Fear that circumstances will change, fear that the global economy will collapse, fear that we are living in a housing bubble and we will wake up on Monday morning and our three story house on Berowra waters with the infinity pool and the solar panels that will pay for themselves in 5 years will suddenly have the same value as what the boat shed was once worth. And then there is the fear above all fears, the one we only whisper to our spouses after midnight – the fear that we won’t have as much as our friends.

Fear has made us borrow too much, save too little, and work too hard. We have been sold on the concept of scarcity; of impending doom, and have committed ourselves and our precious lives to the act of anticipating  disaster. We stand at the window on constant watch. ‘Two if by sea, one if by land’ has never been more poignant. We are the Bower Bird obsessed with collecting blue-bottle tops and forgetting to look for a mate.  The problem dear reader, our problem, is that we are forgetting what it is we are giving up now in order to be able to navigate some imagined circumstance in the future.

So how much is enough? If we forgo a second or third investment property, what could we do with that money? Notice I say do and not buy. I don’t know a lot about finance but I know money gives you one important thing – choice. The ability to choose where you go, what you do, and most important of all, what you do with your time. Money is a euphemism for time. Houses and cars and watches and cloths don’t cost money. They cost time. Your time. Time out of your life. Time away from your family. Time not spent in pursuit of your calling. Time that you will one day want back.

I can’t tell you how much is enough. It really depends on what you want to do. Everyone’s circumstance are different. I’ve got a few dollars tucked away but I can tell you that at 44 years old with two children under the age of 6 and an addiction to buying books on Amazon that is akin to alcoholism, there is no way I am in a position to permanently give up working a real job and committing myself to my writing. But I’ll take the next best thing.
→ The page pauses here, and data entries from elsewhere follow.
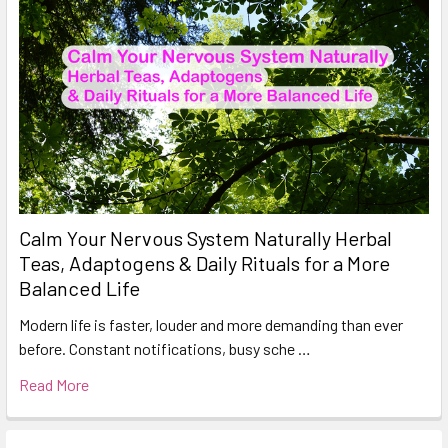
Calm Your Nervous System Naturally Herbal
Teas, Adaptogens & Daily Rituals for a More
Balanced Life
Modern life is faster, louder and more demanding than ever
before. Constant notifications, busy sche …
Read More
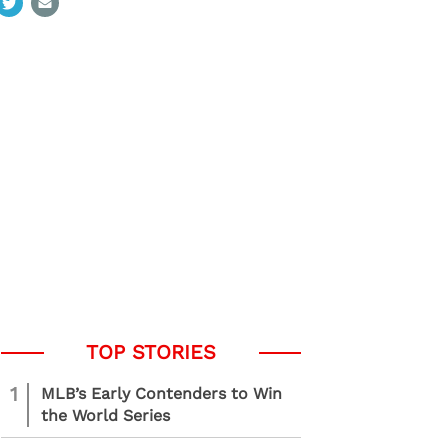
1
MLB’s Early Contenders to Win
the World Series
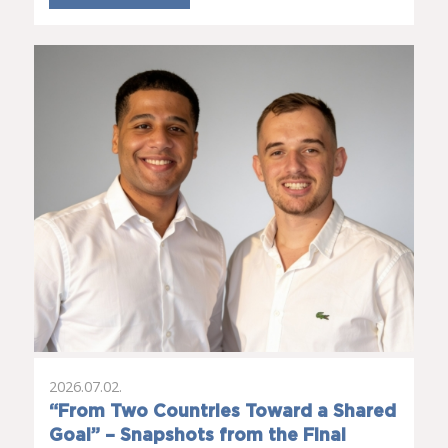
2026.07.02.
“From Two Countries Toward a Shared
Goal” – Snapshots from the Final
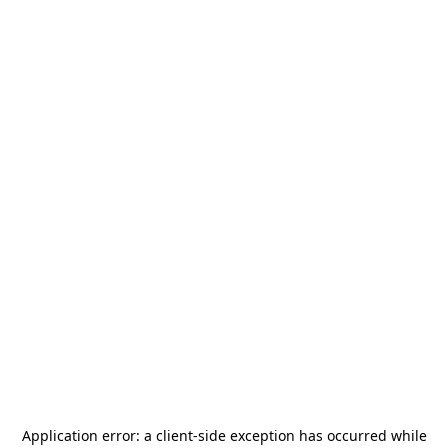
Application error: a
client
-side exception has occurred while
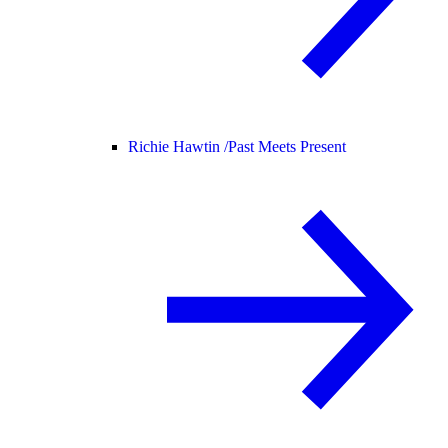
Richie Hawtin /
Past Meets Present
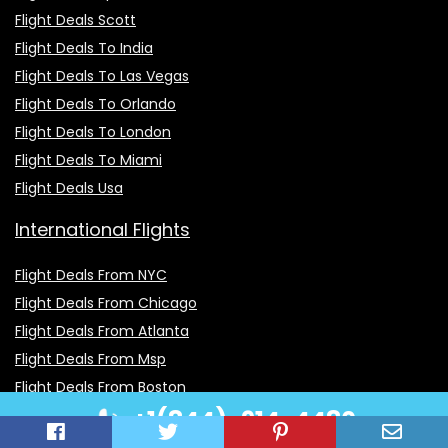
Flight Deals Scott
Flight Deals To India
Flight Deals To Las Vegas
Flight Deals To Orlando
Flight Deals To London
Flight Deals To Miami
Flight Deals Usa
International Flights
Flight Deals From NYC
Flight Deals From Chicago
Flight Deals From Atlanta
Flight Deals From Msp
Flight Deals From Boston
+1(844)-914-4480
Flight Deals From Seattle
Flight Deals From Lax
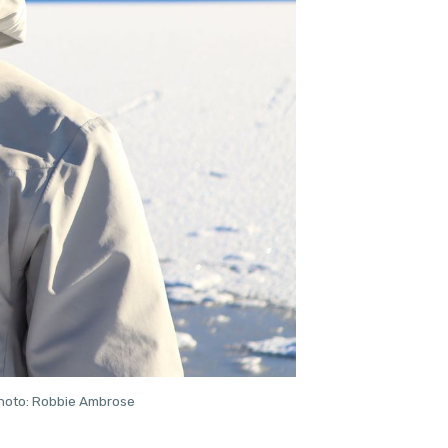
 Photo: Robbie Ambrose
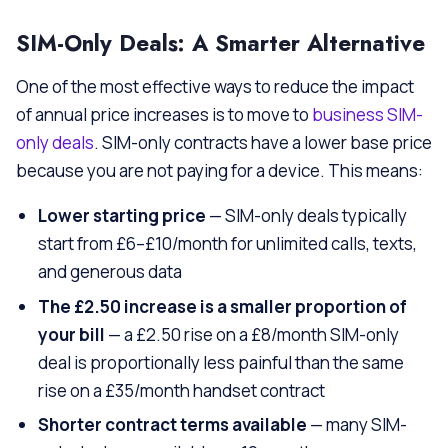
SIM-Only Deals: A Smarter Alternative
One of the most effective ways to reduce the impact
of annual price increases is to move to
business SIM-
only deals
. SIM-only contracts have a lower base price
because you are not paying for a device. This means:
Lower starting price
— SIM-only deals typically
start from £6–£10/month for unlimited calls, texts,
and generous data
The £2.50 increase is a smaller proportion of
your bill
— a £2.50 rise on a £8/month SIM-only
deal is proportionally less painful than the same
rise on a £35/month handset contract
Shorter contract terms available
— many SIM-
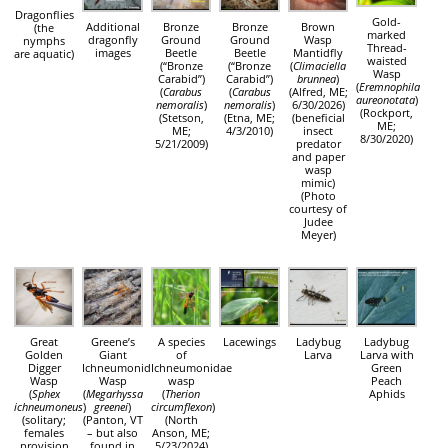
Dragonflies
Gold-
Additional
Bronze
Bronze
Brown
(the
marked
dragonfly
Ground
Ground
Wasp
nymphs
Thread-
images
Beetle
Beetle
Mantidfly
are aquatic)
waisted
(“Bronze
(“Bronze
(
Climaciella
Wasp
Carabid”)
Carabid”)
brunnea
)
(
Eremnophila
(
Carabus
(
Carabus
(Alfred, ME;
aureonotata
)
nemoralis
)
nemoralis
)
6/30/2026)
(Rockport,
(Stetson,
(Etna, ME;
(beneficial
ME;
ME;
4/3/2010)
insect
8/30/2020)
5/21/2009)
predator
and paper
wasp
mimic)
(Photo
courtesy of
Judee
Meyer)
Great
Greene’s
A species
Lacewings
Ladybug
Ladybug
Golden
Giant
of
Larva
Larva with
Digger
Ichneumonid
Ichneumonidae
Green
Wasp
Wasp
wasp
Peach
(
Sphex
(
Megarhyssa
(
Therion
Aphids
ichneumoneus
)
greenei
)
circumflexon
)
(solitary;
(Panton, VT
(North
females
– but also
Anson, ME;
provision
found in
5/23/2024)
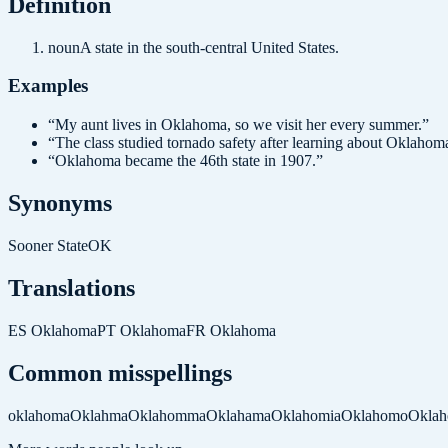
Definition
noun
A state in the south-central United States.
Examples
“
My aunt lives in Oklahoma, so we visit her every summer.
”
“
The class studied tornado safety after learning about Oklahom
“
Oklahoma became the 46th state in 1907.
”
Synonyms
Sooner State
OK
Translations
ES
Oklahoma
PT
Oklahoma
FR
Oklahoma
Common misspellings
oklahoma
Oklahma
Oklahomma
Oklahama
Oklahomia
Oklahomo
Okla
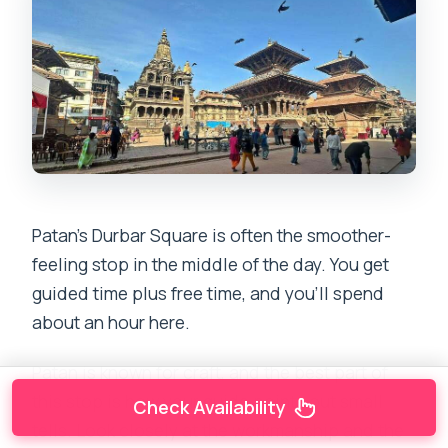
Patan’s Durbar Square is often the smoother-
feeling stop in the middle of the day. You get
guided time plus free time, and you’ll spend
about an hour here.
Patan is known for craft, and the best part of
this stop is how your guide points out small
Check Availability
tells. Look closely at the workmanship and the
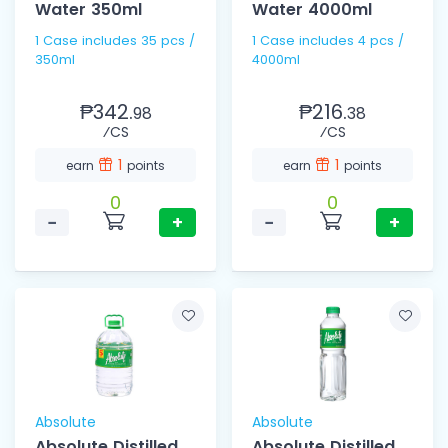
Water 350ml
Water 4000ml
1 Case includes 35 pcs /
1 Case includes 4 pcs /
350ml
4000ml
₱342.
₱216.
98
38
⁄CS
⁄CS
1
1
earn
points
earn
points
0
0
−
+
−
+
Absolute
Absolute
Absolute Distilled
Absolute Distilled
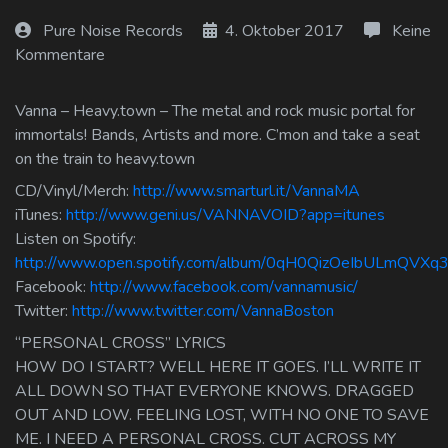
Log In
Pure Noise Records
4. Oktober 2017
Keine
Kommentare
Log Out
Vanna – Heavy.town – The metal and rock music portal for
immortals! Bands, Artists and more. C’mon and take a seat
on the train to heavy.town
CD/Vinyl/Merch:
http://www.smarturl.it/VannaMA
iTunes:
http://www.geni.us/VANNAVOID?app=itunes
Listen on Spotify:
http://www.open.spotify.com/album/0qH0QizOeIbULmQVXq3
Facebook:
http://www.facebook.com/vannamusic/
Twitter:
http://www.twitter.com/VannaBoston
“PERSONAL CROSS” LYRICS
HOW DO I START? WELL HERE IT GOES. I’LL WRITE IT
ALL DOWN SO THAT EVERYONE KNOWS. DRAGGED
OUT AND LOW. FEELING LOST, WITH NO ONE TO SAVE
ME. I NEED A PERSONAL CROSS. CUT ACROSS MY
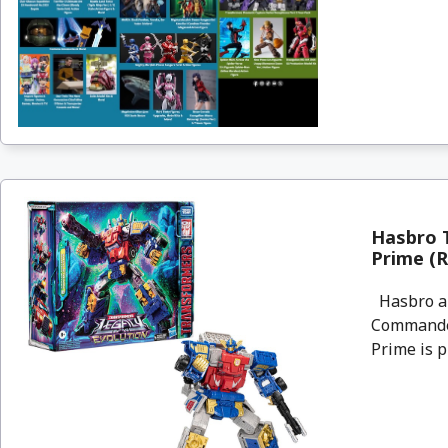
Hasbro 
Prime (R
Hasbro an
Commander
Prime is p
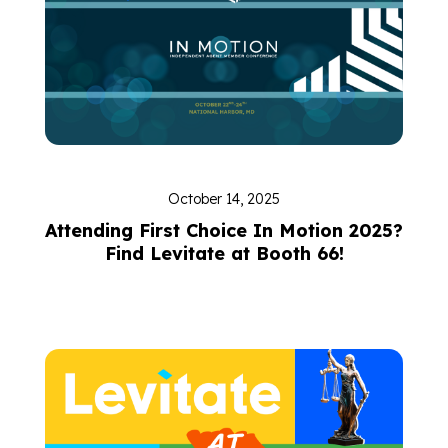
October 14, 2025
Attending First Choice In Motion 2025?
Find Levitate at Booth 66!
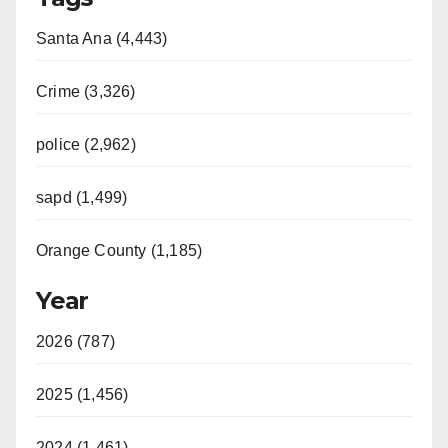
Santa Ana (4,443)
Crime (3,326)
police (2,962)
sapd (1,499)
Orange County (1,185)
Year
2026 (787)
2025 (1,456)
2024 (1,461)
For the last couple of years I’ve been engineering my life in a way that will allow me to take a significant period of time away from work – perhaps a year – and reclaim it as mine. I’m calling this my writing year; my own middle-aged gap year. I’ve done the sums and I know how much is enough to make it through that year and come out the other side with a wife who still wants to be married to me and children who have an above average body mass index. We’ll need to make some sacrifices but many of them will be no different to the ones we have already started to make. For what my children will lose in variety of television programming when we turn off foxtel they will get back in…well.. me. Everyone’s a winner.

So what is the point of all this? Why the off-putting tails of illness, references to tiny penises and lessons in high-finance? Because if you read my stuff; if you subscribe to this blog, your a seeker. A seeker of truth and meaning and purpose. As such we have a mutual obligation to help keep one another’s dreams alive. To pull each other from the heaving horde of humanity; pungent with the smell of fear and travelling all in the one direction, and whisper into each others ear, ’don’t go that way’. It’s so easy to get lost in this noise; the panicked pursuit of more.

Above all, this is a simple reminder that in the pursuit of our dreams, the ones that lie unattended yet very real in some unlit corner of our soul, we need to come up with a plan on how to bring them into the light. My simple formula to do this is to make sound financial decisions, to not get sucked into the vortex of this pervasive fear culture, and to remind myself that, like you, I have a set of skills and talents that are as unique as an unclassified flower; as novel and strange and beautiful as an unnamed star.